BEGIN

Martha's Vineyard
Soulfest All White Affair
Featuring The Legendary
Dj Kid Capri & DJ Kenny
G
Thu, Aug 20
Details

END

• _WORK TASK_
The expected response is every record, reproduced word for word.

• _TASK RESULT_
Martha's Vineyard
Soulfest All White Affair
Featuring The Legendary
Dj Kid Capri & DJ Kenny
G
Thu, Aug 20
Details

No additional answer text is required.